* [Excerpted text]:
>>>

He said some of Ukraine’s partners had suggested Kyiv might reduce its long-range attacks on Russian oil installations. Mr Zelensky also said Ukraine would consider a ceasefire arrangement in the eastern part of the country.

Elsewhere, relations between Russia and the UK deteriorated further after Moscow ordered the expulsion of a British diplomat on espionage allegations.

Britain rejected the claims as “completely unacceptable” and said it would not accept threats or intimidation directed at embassy personnel or their families.

Russia’s Federal Security Service, or FSB, alleged that the diplomat, identified as Albertus Gerhardus Janse van Rensburg, had carried out intelligence-gathering and subversive work that endangered Russian security.

The FSB also cautioned Russian citizens that maintaining contact with British diplomats could bring severe consequences.

As the war in Ukraine grinds on, the Kremlin has increasingly cast Britain as one of its principal opponents, accusing UK intelligence agencies of intensifying spying operations in what it portrays as a return to Cold War-style confrontation.

On the front line, Russian state media said Russian troops had captured the villages of Novoosynove and Luhivske in eastern Ukraine. Those claims could not be independently verified.

In another incident, Ukraine said it had issued an apology to Finland after two drones came down in the country over the weekend.

Foreign Ministry spokesman Georgiy Tykhy said the aircraft had most likely been pushed off course by Russian electronic warfare systems and were not deliberately sent into Finnish territory.

<<<

* [Stated exercise 1]:
In the records, start with the line containing "35: (1140, 530)" and continue through the line containing "75: (355, 132)". Lay out these lines as a JSON list of strings, one string per line, leaving out any blank lines.

* [Dataset extract]:
>>>

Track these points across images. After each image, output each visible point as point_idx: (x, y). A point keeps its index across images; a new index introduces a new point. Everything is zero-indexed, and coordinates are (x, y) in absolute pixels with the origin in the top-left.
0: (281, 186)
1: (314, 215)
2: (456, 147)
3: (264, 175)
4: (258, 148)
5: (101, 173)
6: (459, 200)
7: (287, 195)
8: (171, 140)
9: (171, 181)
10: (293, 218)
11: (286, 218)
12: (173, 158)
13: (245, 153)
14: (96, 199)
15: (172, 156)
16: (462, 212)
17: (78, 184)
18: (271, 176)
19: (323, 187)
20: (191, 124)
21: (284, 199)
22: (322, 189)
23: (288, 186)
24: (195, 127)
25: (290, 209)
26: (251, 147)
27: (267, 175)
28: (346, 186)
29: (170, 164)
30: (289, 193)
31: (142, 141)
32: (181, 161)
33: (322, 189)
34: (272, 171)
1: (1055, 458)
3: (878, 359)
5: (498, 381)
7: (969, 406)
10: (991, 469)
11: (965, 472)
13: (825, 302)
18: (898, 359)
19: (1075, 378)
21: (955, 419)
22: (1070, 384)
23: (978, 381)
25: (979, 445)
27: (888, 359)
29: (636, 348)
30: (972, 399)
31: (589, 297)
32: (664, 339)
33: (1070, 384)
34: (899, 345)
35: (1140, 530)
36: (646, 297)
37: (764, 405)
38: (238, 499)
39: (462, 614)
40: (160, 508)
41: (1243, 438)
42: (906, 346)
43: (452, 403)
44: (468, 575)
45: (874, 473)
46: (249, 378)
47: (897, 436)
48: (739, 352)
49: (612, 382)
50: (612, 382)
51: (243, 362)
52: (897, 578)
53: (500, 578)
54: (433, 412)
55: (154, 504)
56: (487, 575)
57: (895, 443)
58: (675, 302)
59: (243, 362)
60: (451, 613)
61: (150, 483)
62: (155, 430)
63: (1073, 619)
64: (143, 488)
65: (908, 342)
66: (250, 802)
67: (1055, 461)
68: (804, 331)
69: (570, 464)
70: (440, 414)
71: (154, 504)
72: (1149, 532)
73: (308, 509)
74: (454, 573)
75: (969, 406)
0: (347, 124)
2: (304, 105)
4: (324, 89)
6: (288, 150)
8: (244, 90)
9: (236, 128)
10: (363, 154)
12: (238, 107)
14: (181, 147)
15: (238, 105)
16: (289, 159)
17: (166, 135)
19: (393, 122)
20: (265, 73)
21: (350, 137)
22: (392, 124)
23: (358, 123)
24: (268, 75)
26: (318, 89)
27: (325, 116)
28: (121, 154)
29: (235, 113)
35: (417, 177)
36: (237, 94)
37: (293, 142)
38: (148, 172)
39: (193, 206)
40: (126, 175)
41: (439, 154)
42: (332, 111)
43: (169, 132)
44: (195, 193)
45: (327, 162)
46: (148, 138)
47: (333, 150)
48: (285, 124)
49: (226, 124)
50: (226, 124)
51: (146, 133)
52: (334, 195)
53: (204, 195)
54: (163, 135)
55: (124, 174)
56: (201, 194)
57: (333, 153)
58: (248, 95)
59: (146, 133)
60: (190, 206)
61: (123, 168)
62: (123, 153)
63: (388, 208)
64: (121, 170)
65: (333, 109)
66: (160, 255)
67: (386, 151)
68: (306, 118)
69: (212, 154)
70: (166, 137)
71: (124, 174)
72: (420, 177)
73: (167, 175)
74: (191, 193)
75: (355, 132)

<<<
>>>

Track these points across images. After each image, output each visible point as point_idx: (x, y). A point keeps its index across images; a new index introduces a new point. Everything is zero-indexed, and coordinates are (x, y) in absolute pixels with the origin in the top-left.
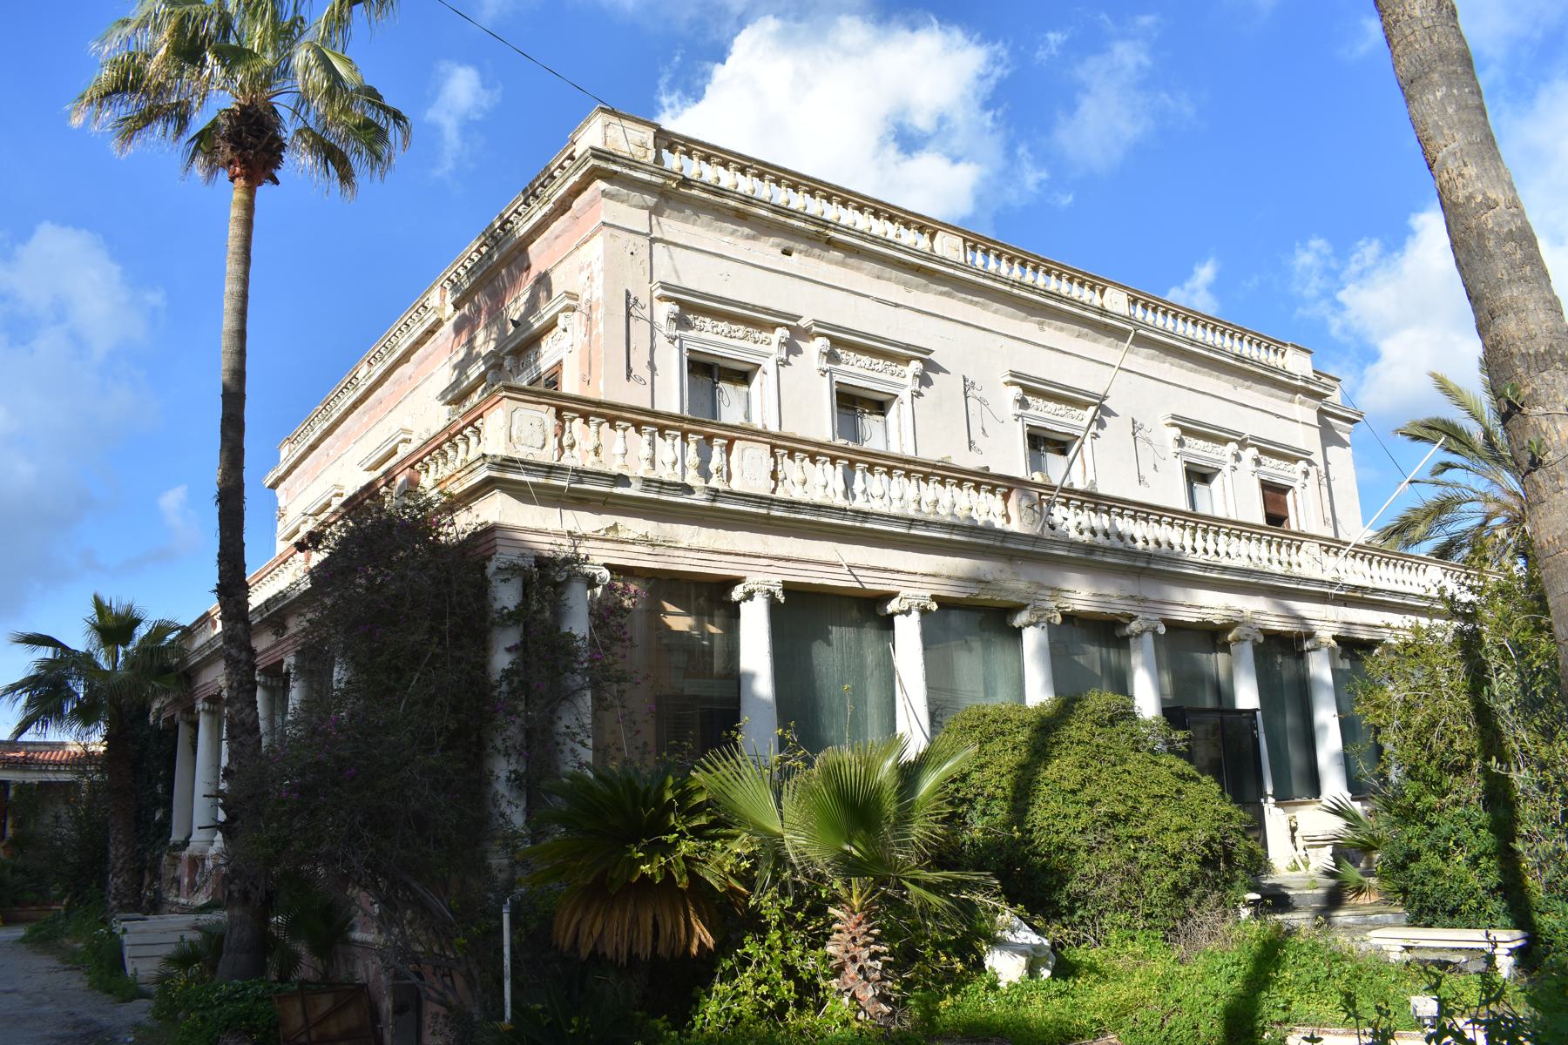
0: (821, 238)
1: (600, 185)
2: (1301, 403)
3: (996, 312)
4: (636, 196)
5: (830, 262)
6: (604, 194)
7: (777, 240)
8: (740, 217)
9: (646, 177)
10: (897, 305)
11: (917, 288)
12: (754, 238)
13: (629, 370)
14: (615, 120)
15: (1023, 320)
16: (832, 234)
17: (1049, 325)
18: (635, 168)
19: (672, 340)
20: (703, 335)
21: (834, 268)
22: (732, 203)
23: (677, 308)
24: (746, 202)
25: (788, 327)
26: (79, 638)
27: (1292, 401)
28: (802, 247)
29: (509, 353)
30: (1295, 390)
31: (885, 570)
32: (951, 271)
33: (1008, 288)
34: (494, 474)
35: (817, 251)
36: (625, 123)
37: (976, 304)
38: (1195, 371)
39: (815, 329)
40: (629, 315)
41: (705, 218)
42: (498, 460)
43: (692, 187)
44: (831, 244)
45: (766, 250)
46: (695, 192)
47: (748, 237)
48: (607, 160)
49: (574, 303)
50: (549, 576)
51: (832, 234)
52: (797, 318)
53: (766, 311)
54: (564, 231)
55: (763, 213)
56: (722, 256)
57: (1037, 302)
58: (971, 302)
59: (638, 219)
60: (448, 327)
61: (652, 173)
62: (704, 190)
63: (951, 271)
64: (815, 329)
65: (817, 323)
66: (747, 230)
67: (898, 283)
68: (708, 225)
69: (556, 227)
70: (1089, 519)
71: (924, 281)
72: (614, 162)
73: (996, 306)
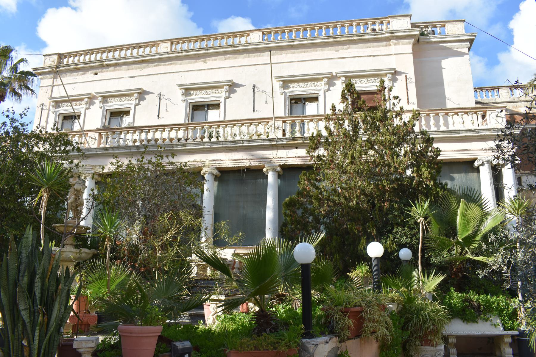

<<<

* [Stated exercise 2]:
According to the news excerpt, which two villages did Russian state media say Russian troops had captured?

* [Task output 1]:
[
  "35: (1140, 530)",
  "36: (646, 297)",
  "37: (764, 405)",
  "38: (238, 499)",
  "39: (462, 614)",
  "40: (160, 508)",
  "41: (1243, 438)",
  "42: (906, 346)",
  "43: (452, 403)",
  "44: (468, 575)",
  "45: (874, 473)",
  "46: (249, 378)",
  "47: (897, 436)",
  "48: (739, 352)",
  "49: (612, 382)",
  "50: (612, 382)",
  "51: (243, 362)",
  "52: (897, 578)",
  "53: (500, 578)",
  "54: (433, 412)",
  "55: (154, 504)",
  "56: (487, 575)",
  "57: (895, 443)",
  "58: (675, 302)",
  "59: (243, 362)",
  "60: (451, 613)",
  "61: (150, 483)",
  "62: (155, 430)",
  "63: (1073, 619)",
  "64: (143, 488)",
  "65: (908, 342)",
  "66: (250, 802)",
  "67: (1055, 461)",
  "68: (804, 331)",
  "69: (570, 464)",
  "70: (440, 414)",
  "71: (154, 504)",
  "72: (1149, 532)",
  "73: (308, 509)",
  "74: (454, 573)",
  "75: (969, 406)",
  "0: (347, 124)",
  "2: (304, 105)",
  "4: (324, 89)",
  "6: (288, 150)",
  "8: (244, 90)",
  "9: (236, 128)",
  "10: (363, 154)",
  "12: (238, 107)",
  "14: (181, 147)",
  "15: (238, 105)",
  "16: (289, 159)",
  "17: (166, 135)",
  "19: (393, 122)",
  "20: (265, 73)",
  "21: (350, 137)",
  "22: (392, 124)",
  "23: (358, 123)",
  "24: (268, 75)",
  "26: (318, 89)",
  "27: (325, 116)",
  "28: (121, 154)",
  "29: (235, 113)",
  "35: (417, 177)",
  "36: (237, 94)",
  "37: (293, 142)",
  "38: (148, 172)",
  "39: (193, 206)",
  "40: (126, 175)",
  "41: (439, 154)",
  "42: (332, 111)",
  "43: (169, 132)",
  "44: (195, 193)",
  "45: (327, 162)",
  "46: (148, 138)",
  "47: (333, 150)",
  "48: (285, 124)",
  "49: (226, 124)",
  "50: (226, 124)",
  "51: (146, 133)",
  "52: (334, 195)",
  "53: (204, 195)",
  "54: (163, 135)",
  "55: (124, 174)",
  "56: (201, 194)",
  "57: (333, 153)",
  "58: (248, 95)",
  "59: (146, 133)",
  "60: (190, 206)",
  "61: (123, 168)",
  "62: (123, 153)",
  "63: (388, 208)",
  "64: (121, 170)",
  "65: (333, 109)",
  "66: (160, 255)",
  "67: (386, 151)",
  "68: (306, 118)",
  "69: (212, 154)",
  "70: (166, 137)",
  "71: (124, 174)",
  "72: (420, 177)",
  "73: (167, 175)",
  "74: (191, 193)",
  "75: (355, 132)"
]

* [Task output 2]:
Novoosynove and Luhivske.